Working data:

↓↓↓

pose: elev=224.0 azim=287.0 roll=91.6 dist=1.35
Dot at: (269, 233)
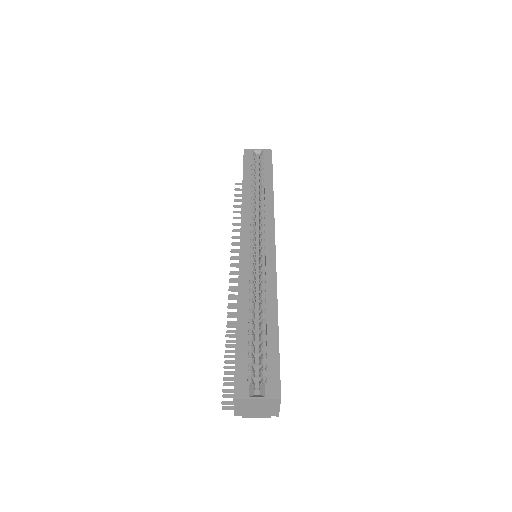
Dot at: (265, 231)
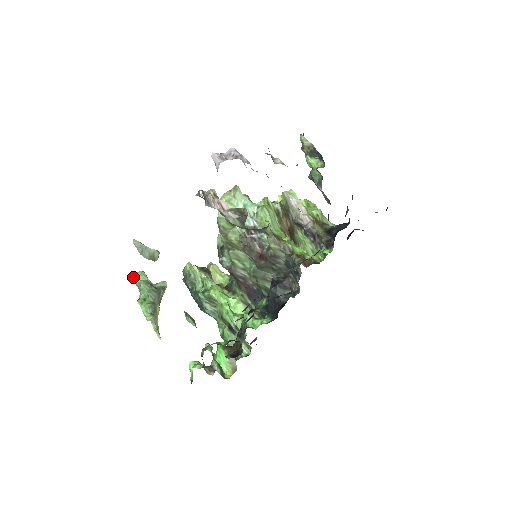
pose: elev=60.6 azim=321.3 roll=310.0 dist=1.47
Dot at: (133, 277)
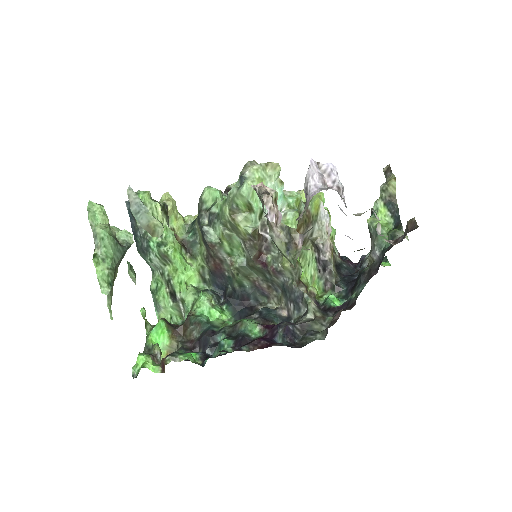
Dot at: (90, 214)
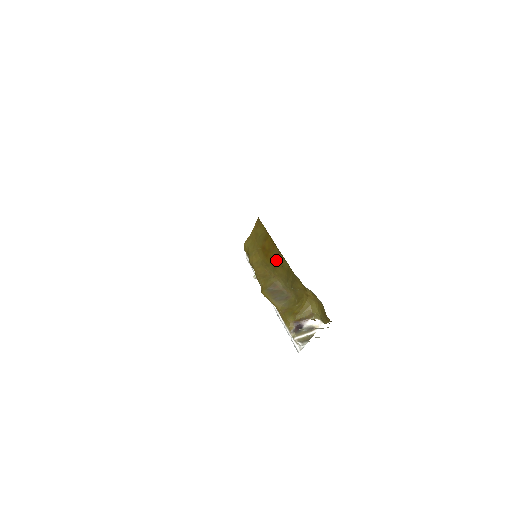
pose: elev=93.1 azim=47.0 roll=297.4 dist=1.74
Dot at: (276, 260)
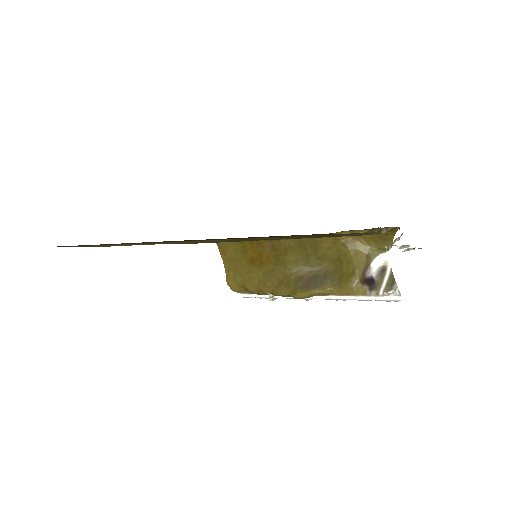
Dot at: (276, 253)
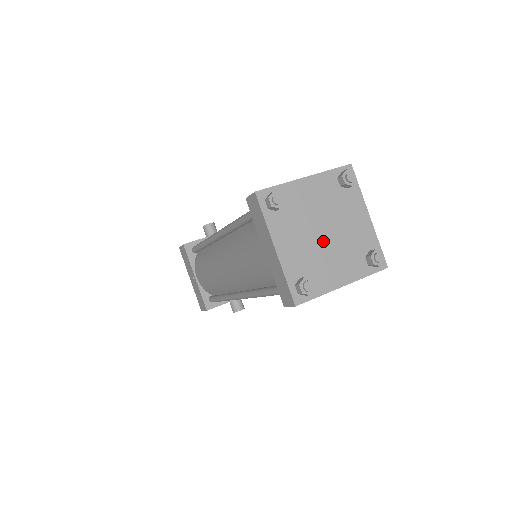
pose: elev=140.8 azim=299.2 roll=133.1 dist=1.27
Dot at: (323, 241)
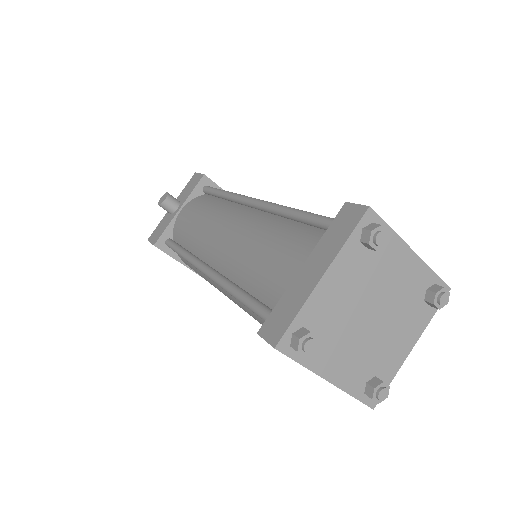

↑↑↑

Required task:
Please pull out each line above that contains the string "azim", matching case exactly.

Solution for this exercise:
pose: elev=224.0 azim=287.0 roll=91.6 dist=1.35
pose: elev=60.6 azim=321.3 roll=310.0 dist=1.47
pose: elev=93.1 azim=47.0 roll=297.4 dist=1.74
pose: elev=140.8 azim=299.2 roll=133.1 dist=1.27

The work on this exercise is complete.